At step five, the ALJ considers a claimant's RFC, age, education, and work experience to determine whether a claimant can make an adjustment to other work. 20 C.F.R. § 416.920(a)(4)(v). If a claimant can make the adjustment to other work, the claimant is not disabled. Id. To make this determination, the ALJ may rely on a vocational expert (“VE”) to testify as to: “(1) what jobs the claimant, given [his RFC], would be able to do; and (2) the availability of such jobs in the national economy. At the hearing, the ALJ poses hypothetical questions to the [VE] that ‘set out all of the claimant's impairments' for the [VE's] consideration.” Tackett v. Apfel, 180 F.3d 1094, 1101 (9th Cir. 1999).
Plaintiff argues that the ALJ's hypothetical to the VE excluded all the limitations and restrictions that Plaintiff and his mother testified to and that Dr. Kannan, Dr. Tognacci, and Dr. Goldberg assessed, and therefore the ALJ's step-five determination is unsupported by substantial evidence. (Doc. 12 at 17-18.) The Court disagrees.
Where the hypothetical the ALJ poses to the VE contains all of the limitations the ALJ finds credible and supported by substantial evidence in the record, the “ALJ's reliance on testimony the VE gave in response to the hypothetical . . . [is] proper.” Bayliss v.
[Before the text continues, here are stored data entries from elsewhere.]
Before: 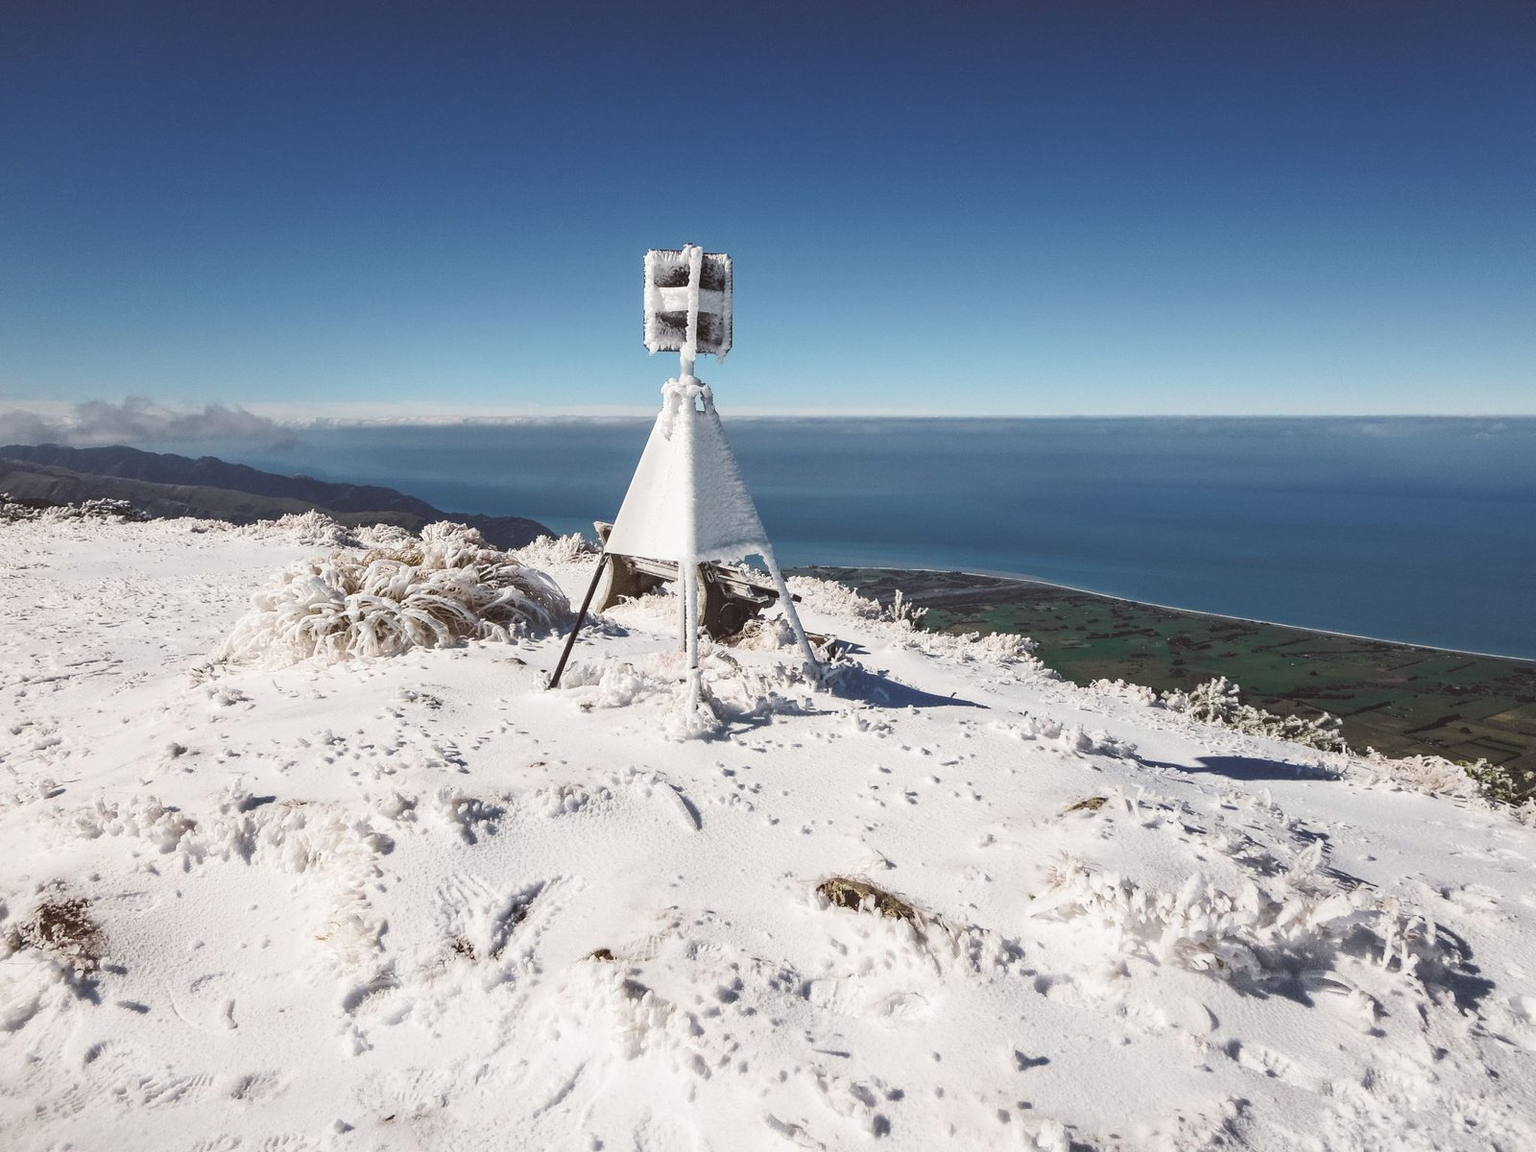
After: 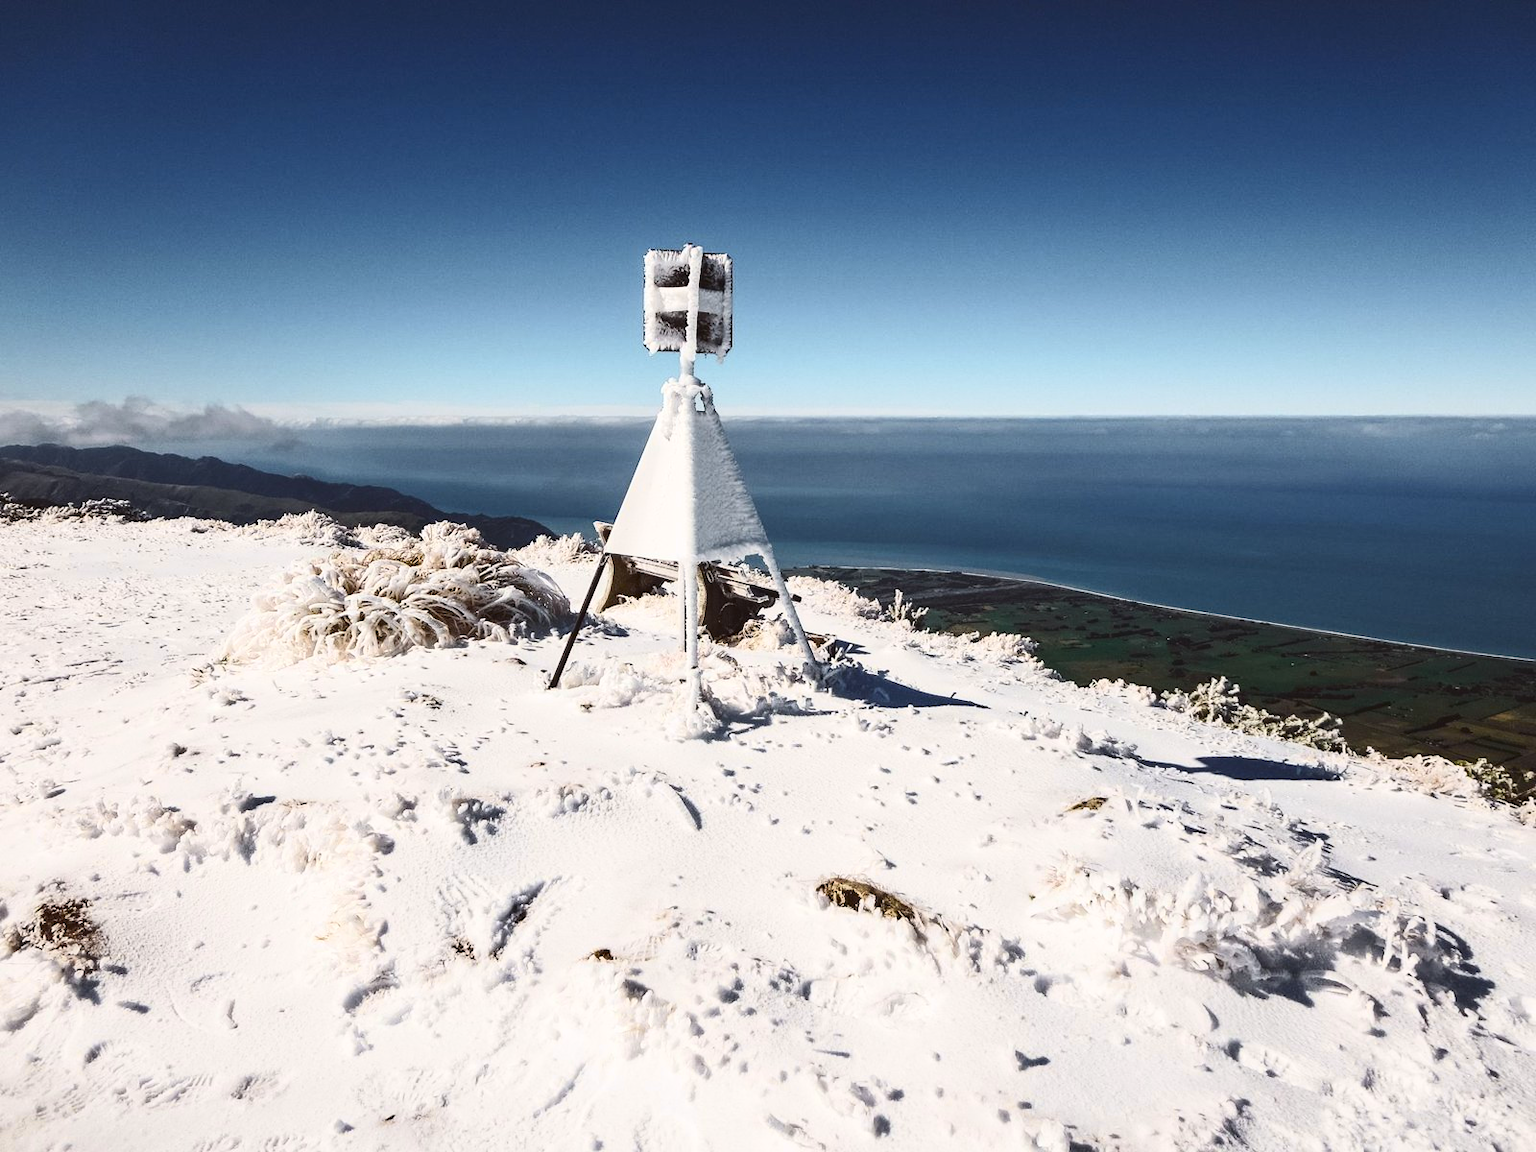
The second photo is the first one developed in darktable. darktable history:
color zones: curves: ch0 [(0.224, 0.526) (0.75, 0.5)]; ch1 [(0.055, 0.526) (0.224, 0.761) (0.377, 0.526) (0.75, 0.5)]
contrast brightness saturation: contrast 0.272
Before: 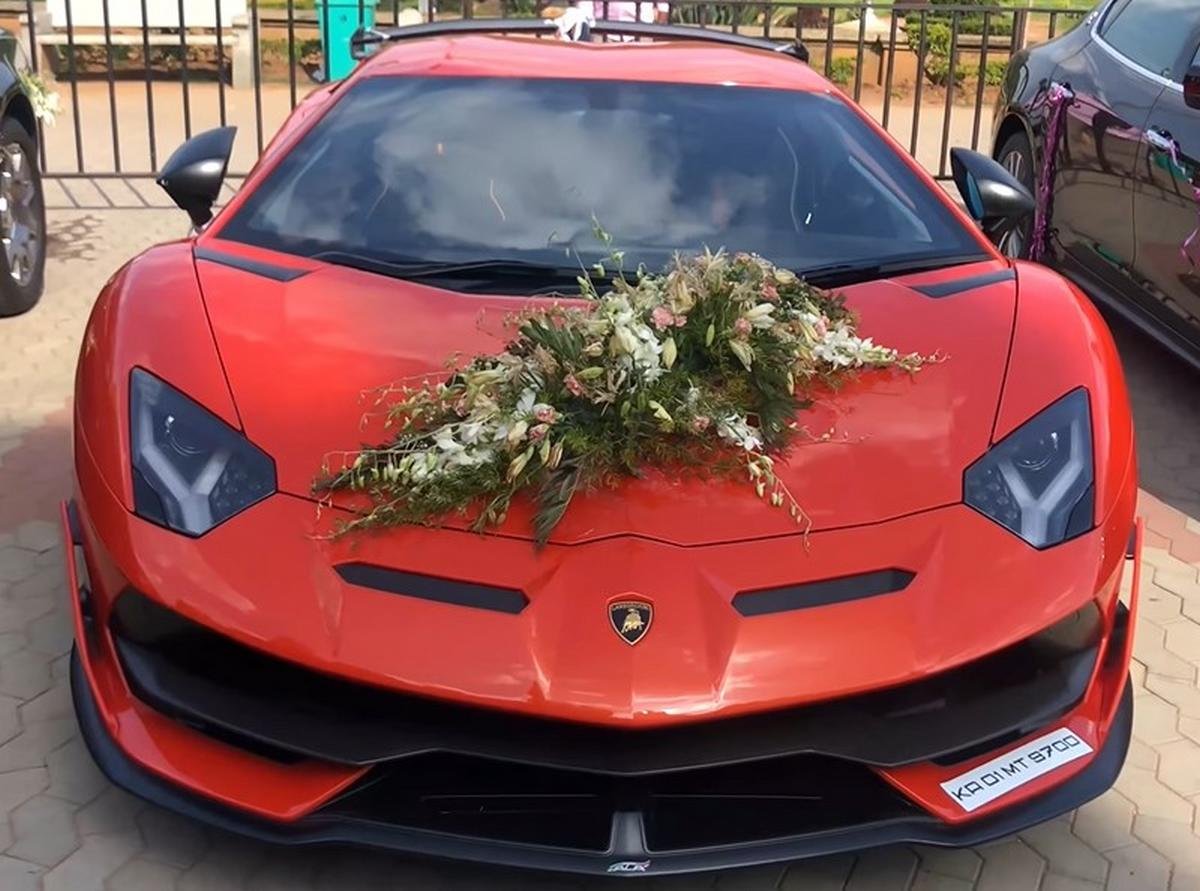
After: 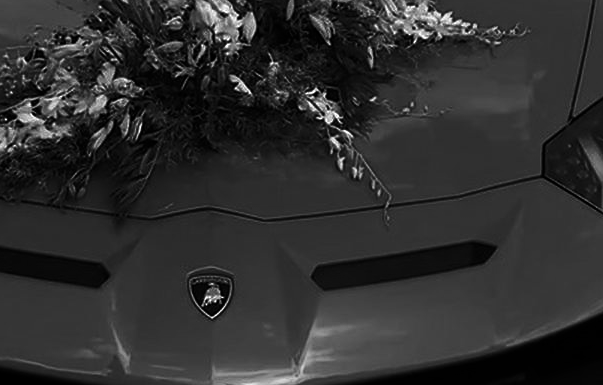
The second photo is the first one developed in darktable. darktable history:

Barnhart, 427 F.3d 1211, 1217 (9th Cir. 2005); see also Stubbs-Danielson v. Astrue, 539 F.3d 1169, 1175-76 (9th Cir. 2008) (holding that ALJ did not err in omitting limitations not supported by substantial evidence in the record from the hypothetical posed to the VE). As discussed above, substantial evidence supports the ALJ's evaluation of Plaintiff and his mother's testimony as well as the medical opinions provided by Dr. Kannan, Dr. Tognacci, and Dr. Goldberg. Accordingly, the ALJ did not err in omitting limitations that lack substantial evidence in the record from the hypothetical.
IT IS ORDERED that the ALJ's decision is AFFIRMED. The Clerk is directed to enter judgment accordingly and terminate this case.